Gov. Greg Abbott celebrated the news by tweeting, “Propositions 1 & 2 pass overwhelmingly statewide. Victory for ALL property owners in Texas.”

It might have been a victory, but the battle for fairer,  and lower, taxes continues to be fought. The Balance ranked Texas in the top 10 states with the highest property tax rates in the United States with a median payment of $4,065 per year.

In 2021 the Tax Foundation found that Texas had the sixth-highest property tax rate measured as property taxes paid as a percentage of owner-occupied housing value in 2019.

Texas Taxpayers and Research Association (TTARA) said local governments are making decisions that cost taxpayers money, adding that they appear addicted to new spending.

“The simple truth is no matter what your appraisal, property tax bills would not be going up unless local jurisdictions wanted to spend more money,” TTARA said in 2022 study. “Regardless of your 2022 appraisal, right now your 2022 tax bill is zero. Your tax bill won’t be set until the jurisdictions in which you reside decide how much money they want to raise and set their tax rates.”

report by the Texas Public Policy Foundation found that all of Texas’ 10 largest cities had property tax levies that grew faster than the preferred rate of growth, even when losing population, over the period 2016-2020.

Lavine said state lawmakers have the power to change the system and make it more equitable and less painful for taxpayers.

"The best way for the Texas Legislature to reduce pressure on school tax rates is to increase the state investment in the ‘basic allotment,’ which is the building block from which school-finance formulas are calculated,” Lavine told Austin Journal. “The state has the money available to pick up its fair share of the responsibility for educating our children, rather than leaving the lion’s share to local property taxpayers.”

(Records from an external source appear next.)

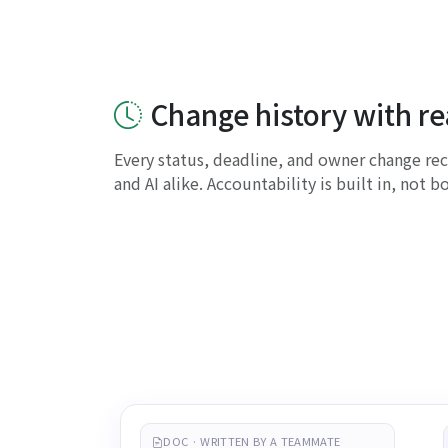
Change history with r
Every status, deadline, and owner change r
and AI alike. Accountability is built in, not b
DOC · WRITTEN BY A TEAMMATE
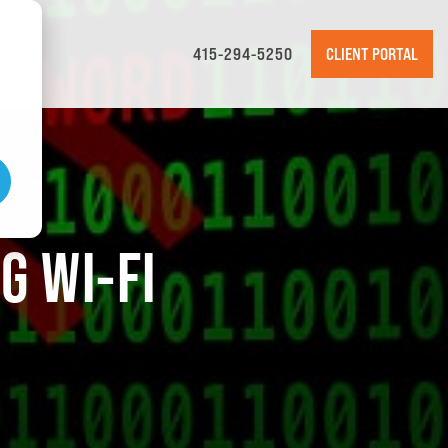
415-294-5250
CLIENT PORTAL
G WI-FI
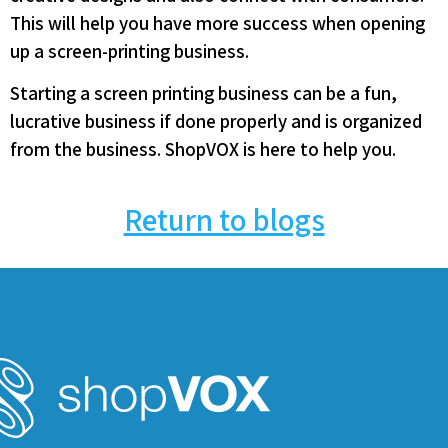
This will help you have more success when opening
up a screen-printing business.
Starting a screen printing business can be a fun,
lucrative business if done properly and is organized
from the business. ShopVOX is here to help you.
Return to blogs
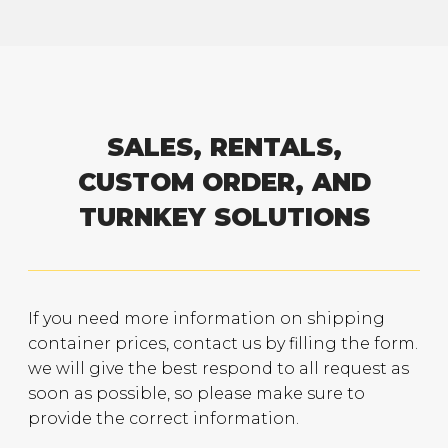
SALES, RENTALS,
CUSTOM ORDER, AND
TURNKEY SOLUTIONS
If you need more information on shipping
container prices, contact us by filling the form.
we will give the best respond to all request as
soon as possible, so please make sure to
provide the correct information.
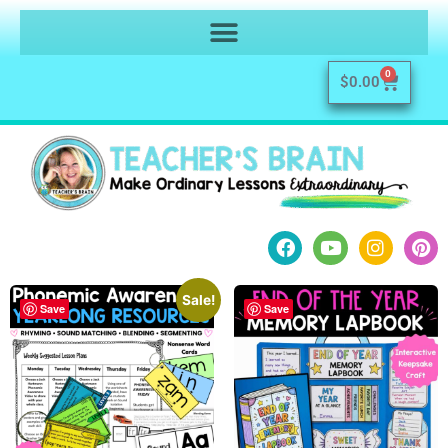
0
$
0.00
Sale!
Save
Save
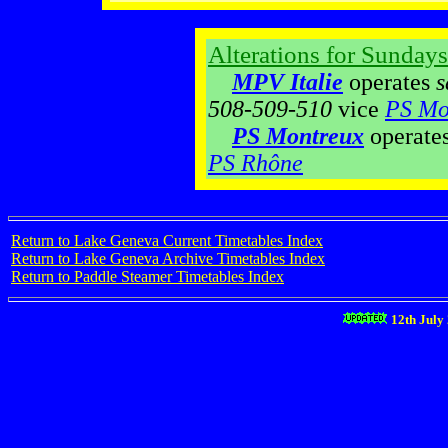
Alterations for Sundays
MPV Italie
operates
s
508-509-510
vice
PS Mo
PS Montreux
operate
PS Rhône
Return to Lake Geneva Current Timetables Index
Return to Lake Geneva Archive Timetables Index
Return to Paddle Steamer Timetables Index
12th July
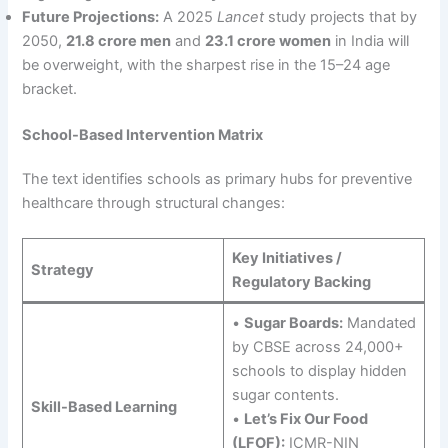
Future Projections:
A 2025
Lancet
study projects that by
2050,
21.8 crore men
and
23.1 crore women
in India will
be overweight, with the sharpest rise in the 15–24 age
bracket.
School-Based Intervention Matrix
The text identifies schools as primary hubs for preventive
healthcare through structural changes:
Key Initiatives /
Strategy
Regulatory Backing
•
Sugar Boards:
Mandated
by CBSE across 24,000+
schools to display hidden
sugar contents.
Skill-Based Learning
•
Let’s Fix Our Food
(LFOF):
ICMR-NIN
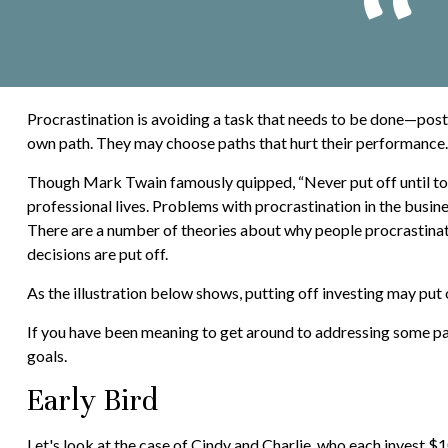
Procrastination is avoiding a task that needs to be done—pos
own path. They may choose paths that hurt their performance.
Though Mark Twain famously quipped, “Never put off until to
professional lives. Problems with procrastination in the busine
There are a number of theories about why people procrastinat
decisions are put off.
As the illustration below shows, putting off investing may put o
If you have been meaning to get around to addressing some part
goals.
Early Bird
Let's look at the case of Cindy and Charlie, who each invest $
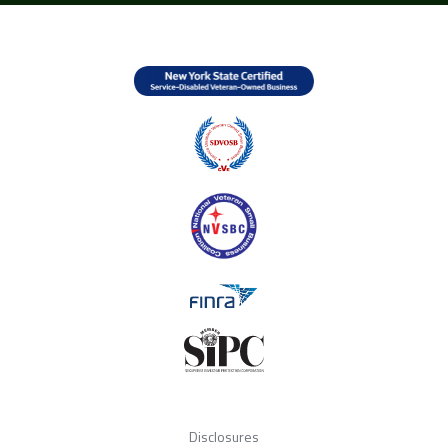
Disclosures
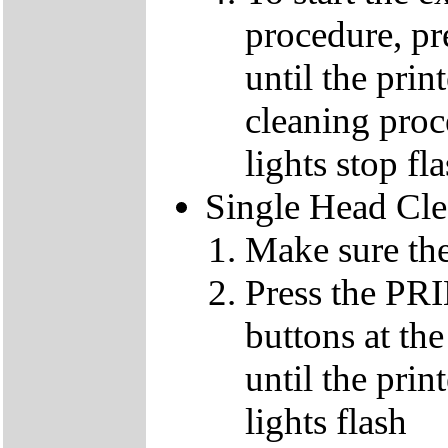
procedure, p
until the pri
cleaning proc
lights stop fl
Single Head Cl
Make sure the
Press the 
buttons at th
until the pri
lights flash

In 2019, Lavine wrote a report titled “Bad Deal: Higher Local Sales Taxes Are Not the Way to Lower Local Property Taxes” that criticizes the idea that a higher sales tax was the key to lowering property taxes. He argued that a sales tax levied to replace property tax revenue would have a disproportionate negative impact on the poor, and hurt the Texas economy.

Lavine wrote “lawmakers should guarantee that everyone is paying their fair share of supporting our public services by ensuring that all property — especially commercial and industrial property — is on the tax rolls for its full market value. We must also eliminate wasteful or outdated tax exemptions and special giveaways.”

Lavine previously spoke with the Texas Business Daily regarding the benefits of ending 313 tax abatements intended to incentivize corporations moving to Texas.

Lavine focuses on building state and local revenue systems that meet Texans’ needs. Before coming to Every Texan in 1994, he was a senior researcher at the House Research Organization of the Texas House of Representatives for 10 years.

He is a chartered financial analyst and served for many years as a member and chairman of the Board of Directors of the Travis Central Appraisal District. He is also a member of the executive board of AFSCME Texas Retirees, the statewide union local of retired public employees. The Equity Center named him the 2011 Champion for Equity for his work to reform our tax system to ensure it can adequately support public education and other public services.

Lavine earned a bachelor of arts in economics, magna cum laude, from Harvard College in 1969, and a doctor of jurisprudence, cum laude, from the University of Pennsylvania in 1975.